■ EXERCISE DIRECTIONS
Each line from the one containing "Sodium allows the" through the end of the data below is to be output verbatim, with no lines added or left out.

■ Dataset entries
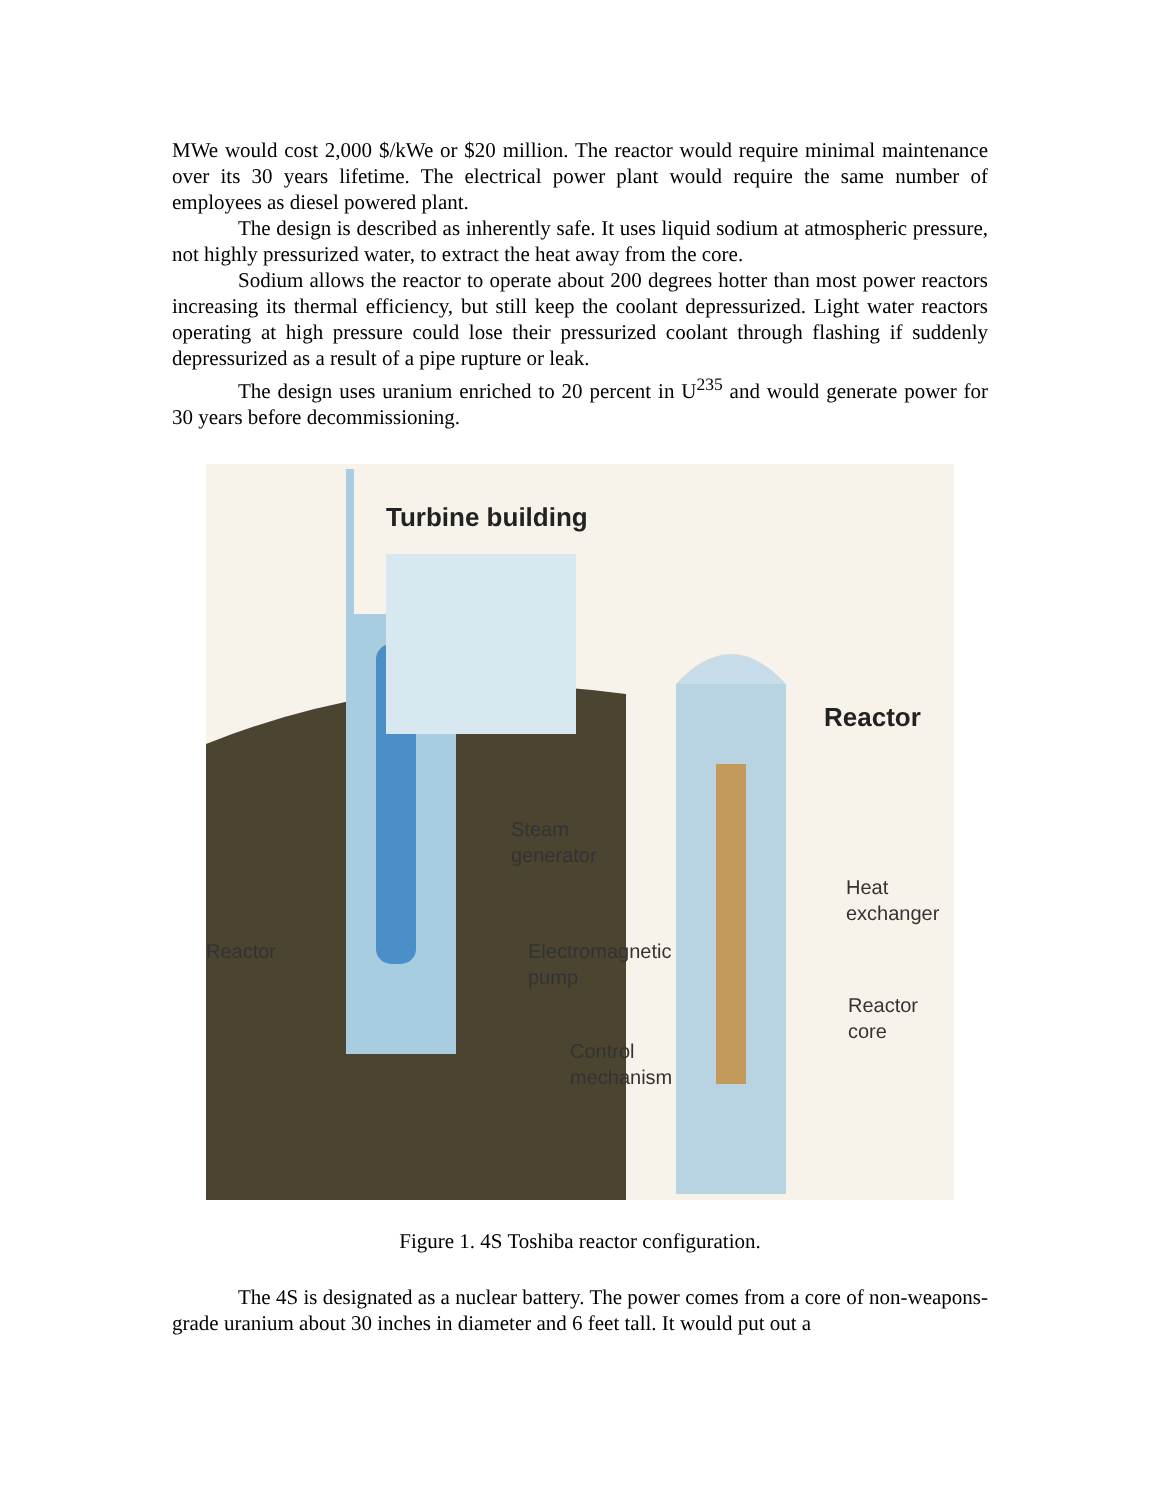MWe would cost 2,000 $/kWe or $20 million. The reactor would require minimal maintenance over its 30 years lifetime. The electrical power plant would require the same number of employees as diesel powered plant.
The design is described as inherently safe. It uses liquid sodium at atmospheric pressure, not highly pressurized water, to extract the heat away from the core.
Sodium allows the reactor to operate about 200 degrees hotter than most power reactors increasing its thermal efficiency, but still keep the coolant depressurized. Light water reactors operating at high pressure could lose their pressurized coolant through flashing if suddenly depressurized as a result of a pipe rupture or leak.
The design uses uranium enriched to 20 percent in U<sup>235</sup> and would generate power for 30 years before decommissioning.
Turbine building
Reactor
Steam
generator
Heat
exchanger
Reactor Electromagnetic
pump
Reactor
core
Control
mechanism
Figure 1. 4S Toshiba reactor configuration.
The 4S is designated as a nuclear battery. The power comes from a core of non-weapons-grade uranium about 30 inches in diameter and 6 feet tall. It would put out a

■ SOLUTION TO THIS EXERCISE
Sodium allows the reactor to operate about 200 degrees hotter than most power reactors increasing its thermal efficiency, but still keep the coolant depressurized. Light water reactors operating at high pressure could lose their pressurized coolant through flashing if suddenly depressurized as a result of a pipe rupture or leak.
The design uses uranium enriched to 20 percent in U<sup>235</sup> and would generate power for 30 years before decommissioning.
Turbine building
Reactor
Steam
generator
Heat
exchanger
Reactor Electromagnetic
pump
Reactor
core
Control
mechanism
Figure 1. 4S Toshiba reactor configuration.
The 4S is designated as a nuclear battery. The power comes from a core of non-weapons-grade uranium about 30 inches in diameter and 6 feet tall. It would put out a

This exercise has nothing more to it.